• _What the task requires_: Reproduce the listing below verbatim, starting at the line that contains "Combined, do Bitcoin" and ending at the line that contains "Reading left to", with both of those lines included. Omit the pictures from your answer.

• _Supplied information_:

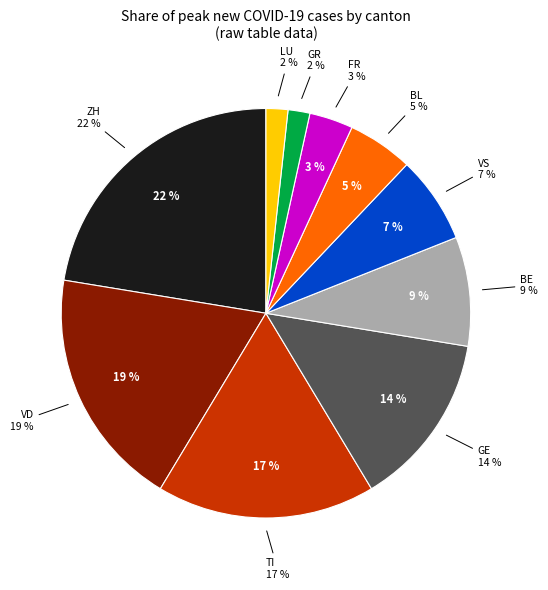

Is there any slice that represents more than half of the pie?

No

---

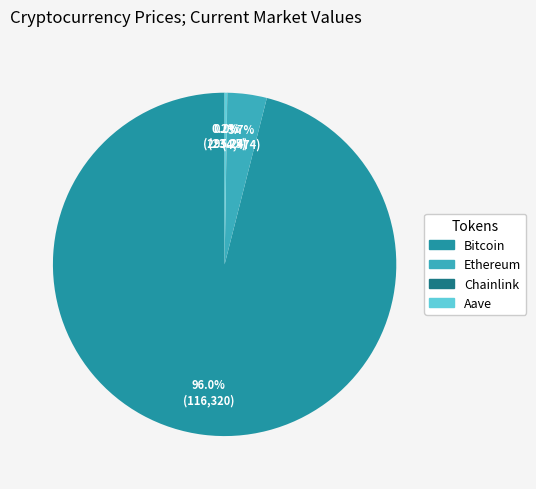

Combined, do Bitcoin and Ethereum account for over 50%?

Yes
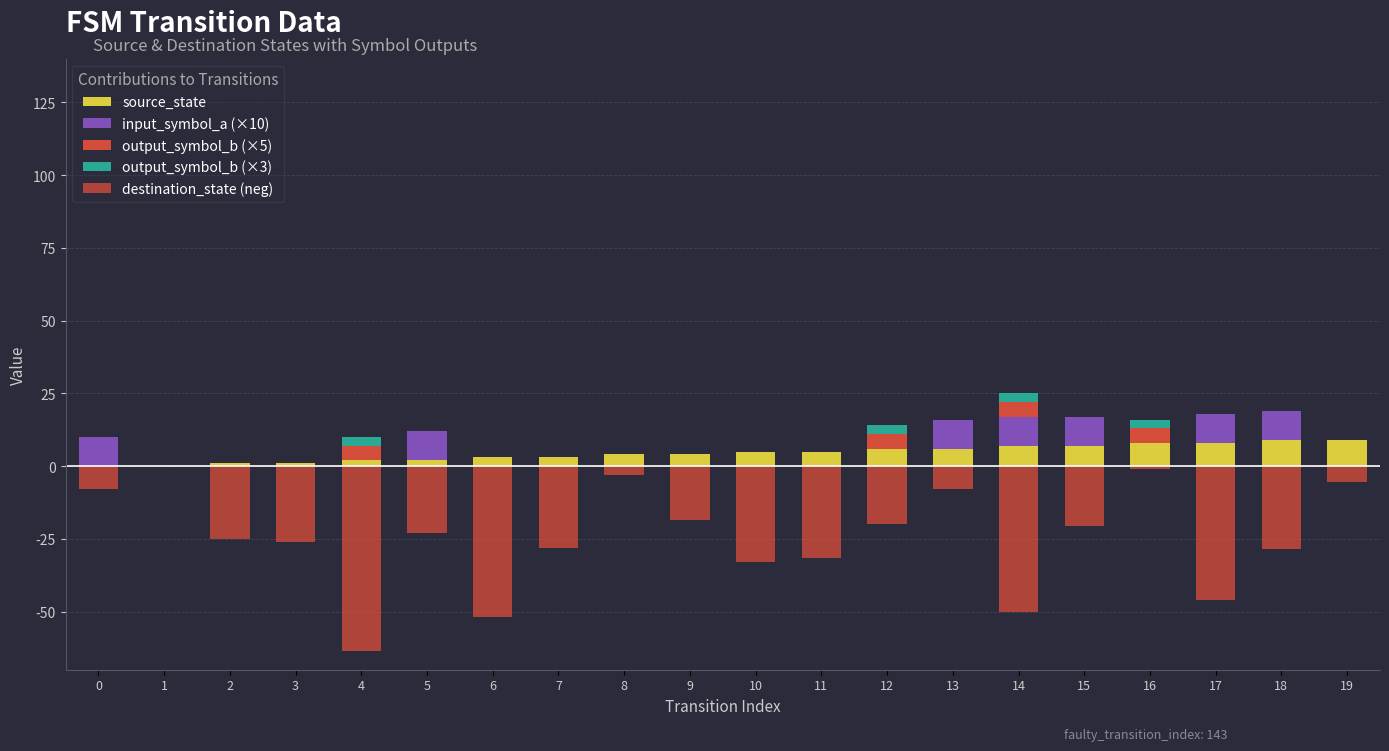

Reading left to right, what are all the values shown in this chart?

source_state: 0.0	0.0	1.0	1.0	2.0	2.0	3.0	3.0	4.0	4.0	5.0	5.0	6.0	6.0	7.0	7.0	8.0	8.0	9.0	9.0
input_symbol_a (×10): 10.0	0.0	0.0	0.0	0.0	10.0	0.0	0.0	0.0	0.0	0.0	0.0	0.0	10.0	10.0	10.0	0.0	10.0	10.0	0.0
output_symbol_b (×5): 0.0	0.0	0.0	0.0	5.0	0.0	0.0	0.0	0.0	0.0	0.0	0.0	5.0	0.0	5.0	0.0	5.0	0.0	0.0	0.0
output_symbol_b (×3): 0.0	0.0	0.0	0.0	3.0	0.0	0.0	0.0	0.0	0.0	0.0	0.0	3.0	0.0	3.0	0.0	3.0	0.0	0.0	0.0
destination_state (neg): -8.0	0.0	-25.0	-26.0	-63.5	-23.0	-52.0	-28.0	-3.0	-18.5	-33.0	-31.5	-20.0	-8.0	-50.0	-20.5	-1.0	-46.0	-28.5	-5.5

• _Finished exercise_:
Combined, do Bitcoin and Ethereum account for over 50%?

Yes

Reading left to right, what are all the values shown in this chart?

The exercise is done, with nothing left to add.